● REQUEST 1:
Decide whether each statement agrees with the Hong Kong rail excerpt below, answering yes or no and quoting the deciding words: (a) The new trains were manufactured in Spain. (b) Fares will not rise for two years after the merger. (c) The MTR is run by several different private companies.
● REQUEST 2:
List every person named in the news reports in the Hong Kong rail excerpt below, leaving out forum usernames.
● REQUEST 3:
Using the Hong Kong rail excerpt below, explain in one to three sentences why the emergency call handles on the new trains were placed where they are.

● EXCERPT PROVIDED:
===

He suggested that a review should be carried out to find how long passengers will spend waiting for trains after the new service is introduced. 

The new trains, made in Korea, had the same look and colours as the ones currently in service, which were manufactured in Spain. 

However, they feature designs to improve air circulation. 

Mr Yeung said the handles for passengers to make emergency calls had also been made more accessible. 

"We have had some comments that the existing handles were 'hidden' among the crowd when the train was full," he said. 

"Now the handle is put beside the flashing system map and passengers should be able to find it quite easily."


----------



## hkskyline

*Rail merger can save MTRC $450m *
23 May 2006
Hong Kong Standard

Hong Kong's publicly listed rail operator can save about HK$450 million per year after it merges with the Kowloon- Canton Railway Corp, MTR Corp chief executive Chow Chung-kong has told legislators. 

At a joint meeting of the Legislative Council's transport and financial services panels Monday, lawmakers expressed their concerns about fare rises after the merger. 

Under the terms of the merger, fares will not rise for the following two years, but after that they will be determined by a formula including inflation indicators such as the consumer price index. 

Civic Party legislator Ronny Tong Ka-wah asked if the cost-effectiveness benefits of the merger would translate into fare cuts. Chow replied the merger will lead to reduced operating costs through economies of scale and trimming the overlapping of frontline stuff. 

"We can save about HK$450 million a year but this will only happen after three to four years. And the room for fare cuts is about HK$600 million,'' Chow said, adding the fare reduction will take place on the first day of merger. 

Fares of HK$12 or more will be cut by 10 percent and those between HK$8.50 and HK$11.90 by 5 percent. But Unionist Lee Cheuk-yan called the cuts "very trivial'' compared with the huge economic gain of the merger.


----------



## herenthere

samsonyuen said:


> Are there different operators of the MTR (like the Underground in London)?


If you mean the MTR is run by different private companies, then no. However, the rail network overall is run by 2 major companies :MTR (city) and KCR (suburbs incl. New Territories). Hope I answered your question.


----------



## staff

herenthere said:


> If you mean the MTR is run by different private companies, then no. However, the rail network overall is run by 2 major companies :MTR (city) and KCR (suburbs incl. New Territories). Hope I answered your question.

===

Stored data:
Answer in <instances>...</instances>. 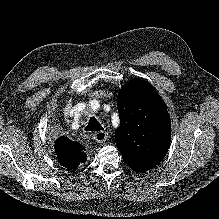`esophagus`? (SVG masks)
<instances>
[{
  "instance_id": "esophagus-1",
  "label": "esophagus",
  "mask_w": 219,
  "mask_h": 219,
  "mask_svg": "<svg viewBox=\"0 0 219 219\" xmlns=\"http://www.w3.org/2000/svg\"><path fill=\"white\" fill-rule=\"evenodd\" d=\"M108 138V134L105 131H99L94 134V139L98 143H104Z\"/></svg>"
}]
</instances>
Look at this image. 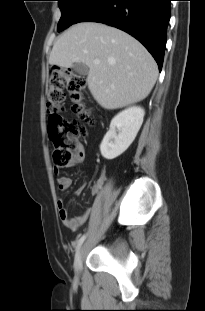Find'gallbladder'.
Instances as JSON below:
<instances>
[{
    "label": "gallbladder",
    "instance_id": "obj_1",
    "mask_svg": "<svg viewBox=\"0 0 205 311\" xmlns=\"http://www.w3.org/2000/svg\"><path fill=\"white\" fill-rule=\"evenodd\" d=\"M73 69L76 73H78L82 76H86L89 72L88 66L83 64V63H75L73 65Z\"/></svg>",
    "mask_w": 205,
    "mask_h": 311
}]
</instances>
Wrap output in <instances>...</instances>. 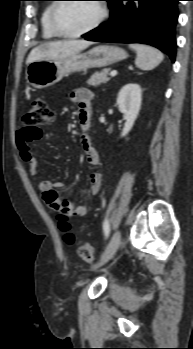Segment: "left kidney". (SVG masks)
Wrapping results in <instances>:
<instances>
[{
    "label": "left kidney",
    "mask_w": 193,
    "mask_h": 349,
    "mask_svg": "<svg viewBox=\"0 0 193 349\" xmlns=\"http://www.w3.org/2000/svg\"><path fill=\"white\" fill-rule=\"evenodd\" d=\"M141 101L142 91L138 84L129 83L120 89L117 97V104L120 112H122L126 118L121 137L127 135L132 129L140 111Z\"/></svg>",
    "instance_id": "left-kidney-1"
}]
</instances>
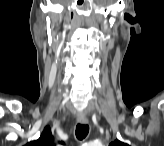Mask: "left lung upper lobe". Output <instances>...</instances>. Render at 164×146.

===

● WORKED ANSWER 1:
(a) No: "The new trains, made in Korea, had the same look and colours as the ones currently in service, which were manufactured in Spain."
(b) Yes: "fares will not rise for the following two years"
(c) No: "If you mean the MTR is run by different private companies, then no."

● WORKED ANSWER 2:
Mr Yeung, Chow Chung-kong, Ronny Tong Ka-wah, Lee Cheuk-yan

● WORKED ANSWER 3:
Passengers had commented that the existing handles were "hidden" among the crowd when the train was full. On the new trains the handle is placed beside the flashing system map so that passengers can find it easily.